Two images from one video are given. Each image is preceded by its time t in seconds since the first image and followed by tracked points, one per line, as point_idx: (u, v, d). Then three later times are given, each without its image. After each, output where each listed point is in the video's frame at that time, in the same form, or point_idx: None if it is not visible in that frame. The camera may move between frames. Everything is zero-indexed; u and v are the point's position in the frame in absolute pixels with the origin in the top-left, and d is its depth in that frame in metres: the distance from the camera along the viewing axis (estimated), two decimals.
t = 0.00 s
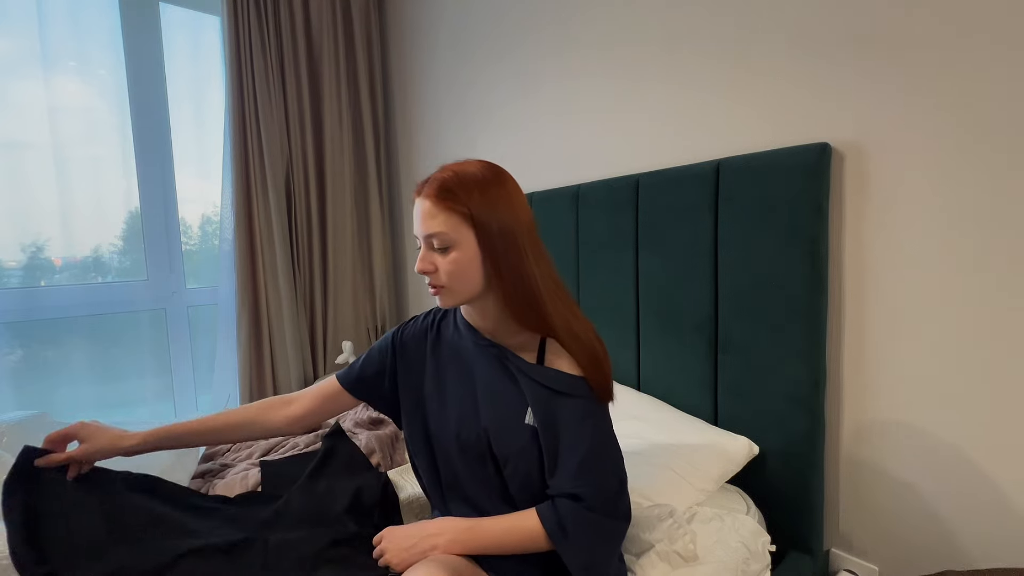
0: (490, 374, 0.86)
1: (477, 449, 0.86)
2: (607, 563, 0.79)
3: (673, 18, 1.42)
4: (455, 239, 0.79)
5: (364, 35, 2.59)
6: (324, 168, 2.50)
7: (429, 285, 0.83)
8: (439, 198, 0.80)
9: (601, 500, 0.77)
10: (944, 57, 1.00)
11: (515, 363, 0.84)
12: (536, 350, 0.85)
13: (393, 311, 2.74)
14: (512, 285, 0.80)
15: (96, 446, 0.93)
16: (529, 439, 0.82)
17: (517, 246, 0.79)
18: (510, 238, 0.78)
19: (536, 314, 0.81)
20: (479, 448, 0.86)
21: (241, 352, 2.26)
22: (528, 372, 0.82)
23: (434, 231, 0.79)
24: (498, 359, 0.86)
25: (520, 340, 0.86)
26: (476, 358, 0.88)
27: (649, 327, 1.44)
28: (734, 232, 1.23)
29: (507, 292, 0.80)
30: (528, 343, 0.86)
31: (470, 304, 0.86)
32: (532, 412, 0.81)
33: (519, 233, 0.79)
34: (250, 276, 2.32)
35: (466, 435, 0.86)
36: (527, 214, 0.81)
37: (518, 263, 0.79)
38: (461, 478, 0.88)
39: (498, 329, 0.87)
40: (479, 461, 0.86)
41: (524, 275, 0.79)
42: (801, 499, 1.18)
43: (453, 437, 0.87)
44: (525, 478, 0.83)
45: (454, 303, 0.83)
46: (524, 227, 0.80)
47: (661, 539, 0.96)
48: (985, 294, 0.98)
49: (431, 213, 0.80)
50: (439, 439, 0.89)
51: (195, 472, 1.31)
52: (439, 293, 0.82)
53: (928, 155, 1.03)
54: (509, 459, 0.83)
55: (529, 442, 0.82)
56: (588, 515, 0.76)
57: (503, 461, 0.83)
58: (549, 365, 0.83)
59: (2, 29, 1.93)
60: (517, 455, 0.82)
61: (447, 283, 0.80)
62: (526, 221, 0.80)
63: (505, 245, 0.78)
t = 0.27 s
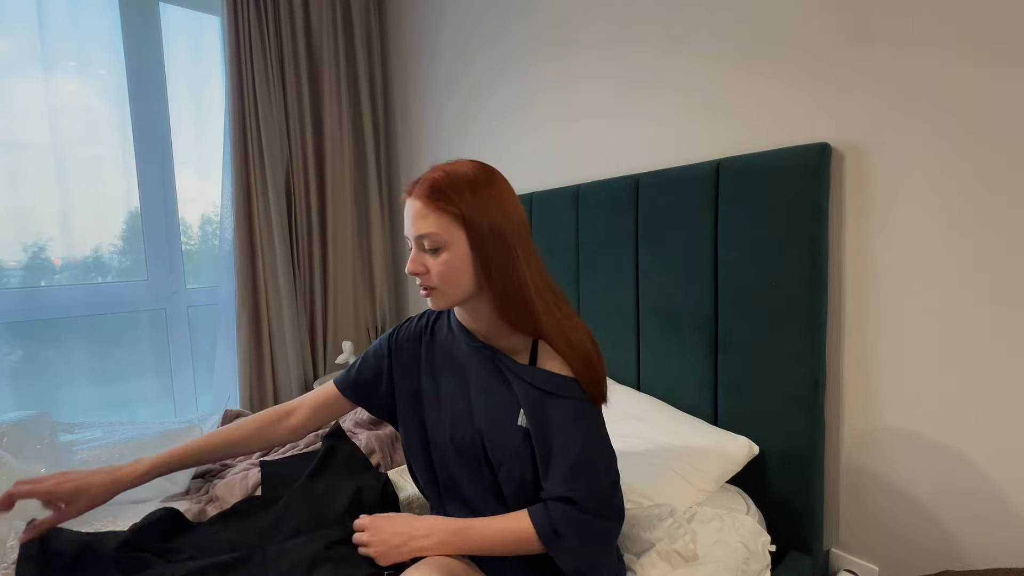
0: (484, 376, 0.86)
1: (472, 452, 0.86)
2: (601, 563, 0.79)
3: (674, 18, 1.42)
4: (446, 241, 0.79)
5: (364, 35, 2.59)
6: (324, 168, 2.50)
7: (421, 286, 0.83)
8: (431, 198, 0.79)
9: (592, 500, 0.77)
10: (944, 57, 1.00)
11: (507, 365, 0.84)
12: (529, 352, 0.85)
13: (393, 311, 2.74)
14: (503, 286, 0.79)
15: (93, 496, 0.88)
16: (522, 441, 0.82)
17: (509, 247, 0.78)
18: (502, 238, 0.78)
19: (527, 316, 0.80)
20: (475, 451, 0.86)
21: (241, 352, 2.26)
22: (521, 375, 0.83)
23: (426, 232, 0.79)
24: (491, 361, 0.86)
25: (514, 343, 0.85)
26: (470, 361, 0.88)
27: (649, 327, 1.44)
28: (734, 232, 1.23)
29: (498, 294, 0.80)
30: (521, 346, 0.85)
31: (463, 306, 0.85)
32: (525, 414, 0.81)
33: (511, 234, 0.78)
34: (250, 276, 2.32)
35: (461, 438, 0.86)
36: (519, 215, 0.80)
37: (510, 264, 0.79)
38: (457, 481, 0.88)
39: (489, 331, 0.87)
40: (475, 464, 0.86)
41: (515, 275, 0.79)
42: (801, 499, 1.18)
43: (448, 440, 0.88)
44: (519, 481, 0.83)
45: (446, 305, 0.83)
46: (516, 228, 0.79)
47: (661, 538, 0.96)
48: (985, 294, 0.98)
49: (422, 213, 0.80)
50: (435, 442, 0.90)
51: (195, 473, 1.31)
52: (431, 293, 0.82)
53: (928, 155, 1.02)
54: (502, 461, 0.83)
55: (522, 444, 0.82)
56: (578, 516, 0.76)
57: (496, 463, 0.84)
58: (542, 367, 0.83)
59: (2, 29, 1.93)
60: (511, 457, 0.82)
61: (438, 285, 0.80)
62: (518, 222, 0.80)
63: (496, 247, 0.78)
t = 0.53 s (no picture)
0: (474, 378, 0.86)
1: (467, 453, 0.86)
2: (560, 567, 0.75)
3: (674, 18, 1.42)
4: (445, 239, 0.78)
5: (364, 34, 2.59)
6: (324, 167, 2.50)
7: (417, 285, 0.82)
8: (430, 196, 0.79)
9: (563, 501, 0.73)
10: (944, 57, 1.00)
11: (496, 368, 0.83)
12: (522, 355, 0.84)
13: (393, 311, 2.74)
14: (500, 286, 0.79)
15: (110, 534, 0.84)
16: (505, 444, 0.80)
17: (507, 248, 0.78)
18: (500, 238, 0.78)
19: (522, 319, 0.80)
20: (469, 453, 0.86)
21: (241, 352, 2.26)
22: (507, 377, 0.81)
23: (424, 229, 0.78)
24: (481, 364, 0.85)
25: (507, 345, 0.84)
26: (462, 363, 0.88)
27: (649, 327, 1.44)
28: (734, 232, 1.23)
29: (495, 295, 0.80)
30: (514, 349, 0.84)
31: (457, 306, 0.84)
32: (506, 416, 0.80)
33: (509, 234, 0.79)
34: (250, 276, 2.32)
35: (456, 440, 0.86)
36: (518, 216, 0.80)
37: (507, 265, 0.79)
38: (453, 482, 0.88)
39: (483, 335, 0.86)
40: (470, 465, 0.87)
41: (509, 279, 0.79)
42: (802, 498, 1.18)
43: (443, 442, 0.87)
44: (505, 484, 0.82)
45: (441, 305, 0.83)
46: (515, 229, 0.79)
47: (662, 537, 0.96)
48: (985, 294, 0.98)
49: (421, 211, 0.80)
50: (431, 443, 0.90)
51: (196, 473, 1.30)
52: (427, 292, 0.81)
53: (928, 155, 1.03)
54: (493, 463, 0.82)
55: (506, 447, 0.81)
56: (546, 519, 0.72)
57: (488, 465, 0.83)
58: (530, 368, 0.82)
59: (2, 29, 1.93)
60: (498, 460, 0.81)
61: (435, 283, 0.80)
62: (517, 223, 0.80)
63: (494, 247, 0.78)
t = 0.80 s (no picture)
0: (464, 375, 0.84)
1: (461, 451, 0.85)
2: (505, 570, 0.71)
3: (674, 18, 1.42)
4: (458, 226, 0.77)
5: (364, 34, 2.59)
6: (324, 167, 2.50)
7: (421, 270, 0.80)
8: (446, 179, 0.78)
9: (515, 503, 0.70)
10: (944, 57, 1.00)
11: (486, 370, 0.81)
12: (513, 357, 0.82)
13: (393, 311, 2.74)
14: (506, 281, 0.79)
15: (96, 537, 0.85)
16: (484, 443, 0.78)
17: (517, 242, 0.78)
18: (512, 232, 0.78)
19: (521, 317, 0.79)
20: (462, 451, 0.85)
21: (242, 353, 2.26)
22: (493, 376, 0.79)
23: (439, 213, 0.77)
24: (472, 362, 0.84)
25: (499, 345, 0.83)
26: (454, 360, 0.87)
27: (649, 327, 1.44)
28: (734, 231, 1.23)
29: (501, 289, 0.79)
30: (507, 350, 0.82)
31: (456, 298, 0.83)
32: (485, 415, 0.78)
33: (521, 228, 0.78)
34: (250, 276, 2.32)
35: (450, 437, 0.85)
36: (530, 213, 0.81)
37: (516, 259, 0.78)
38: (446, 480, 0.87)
39: (480, 331, 0.85)
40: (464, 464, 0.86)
41: (517, 272, 0.79)
42: (802, 498, 1.18)
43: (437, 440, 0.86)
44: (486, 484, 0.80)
45: (443, 294, 0.81)
46: (527, 224, 0.79)
47: (664, 535, 0.95)
48: (985, 295, 0.98)
49: (435, 193, 0.78)
50: (426, 440, 0.89)
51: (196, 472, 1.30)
52: (431, 278, 0.79)
53: (928, 155, 1.03)
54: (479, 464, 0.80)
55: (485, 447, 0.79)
56: (493, 518, 0.69)
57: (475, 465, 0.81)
58: (519, 373, 0.78)
59: (2, 29, 1.93)
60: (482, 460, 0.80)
61: (443, 270, 0.78)
62: (529, 219, 0.80)
63: (506, 239, 0.78)
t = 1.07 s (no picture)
0: (474, 377, 0.84)
1: (467, 453, 0.85)
2: None
3: (674, 18, 1.42)
4: (476, 228, 0.77)
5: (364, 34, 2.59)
6: (324, 168, 2.50)
7: (437, 270, 0.80)
8: (465, 178, 0.77)
9: (516, 510, 0.70)
10: (944, 56, 1.00)
11: (496, 372, 0.81)
12: (526, 362, 0.82)
13: (393, 311, 2.74)
14: (522, 283, 0.79)
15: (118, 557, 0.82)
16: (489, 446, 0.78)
17: (535, 243, 0.78)
18: (531, 234, 0.78)
19: (535, 321, 0.79)
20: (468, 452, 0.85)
21: (242, 353, 2.27)
22: (503, 379, 0.79)
23: (458, 215, 0.77)
24: (483, 363, 0.83)
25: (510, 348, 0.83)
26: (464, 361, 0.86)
27: (649, 327, 1.44)
28: (735, 232, 1.23)
29: (517, 291, 0.79)
30: (519, 354, 0.83)
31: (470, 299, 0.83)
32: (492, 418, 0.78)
33: (539, 231, 0.78)
34: (250, 276, 2.32)
35: (456, 438, 0.85)
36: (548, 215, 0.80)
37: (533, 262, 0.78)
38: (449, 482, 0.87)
39: (493, 332, 0.85)
40: (468, 466, 0.85)
41: (532, 274, 0.78)
42: (801, 498, 1.18)
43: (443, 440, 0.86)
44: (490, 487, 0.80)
45: (460, 295, 0.81)
46: (546, 227, 0.79)
47: (664, 535, 0.95)
48: (985, 294, 0.98)
49: (453, 194, 0.78)
50: (431, 441, 0.88)
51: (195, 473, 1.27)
52: (448, 280, 0.80)
53: (928, 155, 1.03)
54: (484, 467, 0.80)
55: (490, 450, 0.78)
56: (493, 524, 0.69)
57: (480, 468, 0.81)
58: (530, 379, 0.78)
59: (2, 29, 1.94)
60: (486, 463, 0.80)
61: (461, 272, 0.78)
62: (547, 222, 0.80)
63: (524, 241, 0.78)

════════════════════

Write out, from the lines above, only those from the line with "40: (479, 461, 0.86)" to the line with "58: (549, 365, 0.83)", exactly as given, including the first and the last.

### EXPECTED OUTPUT
40: (479, 461, 0.86)
41: (524, 275, 0.79)
42: (801, 499, 1.18)
43: (453, 437, 0.87)
44: (525, 478, 0.83)
45: (454, 303, 0.83)
46: (524, 227, 0.80)
47: (661, 539, 0.96)
48: (985, 294, 0.98)
49: (431, 213, 0.80)
50: (439, 439, 0.89)
51: (195, 472, 1.31)
52: (439, 293, 0.82)
53: (928, 155, 1.03)
54: (509, 459, 0.83)
55: (529, 442, 0.82)
56: (588, 515, 0.76)
57: (503, 461, 0.83)
58: (549, 365, 0.83)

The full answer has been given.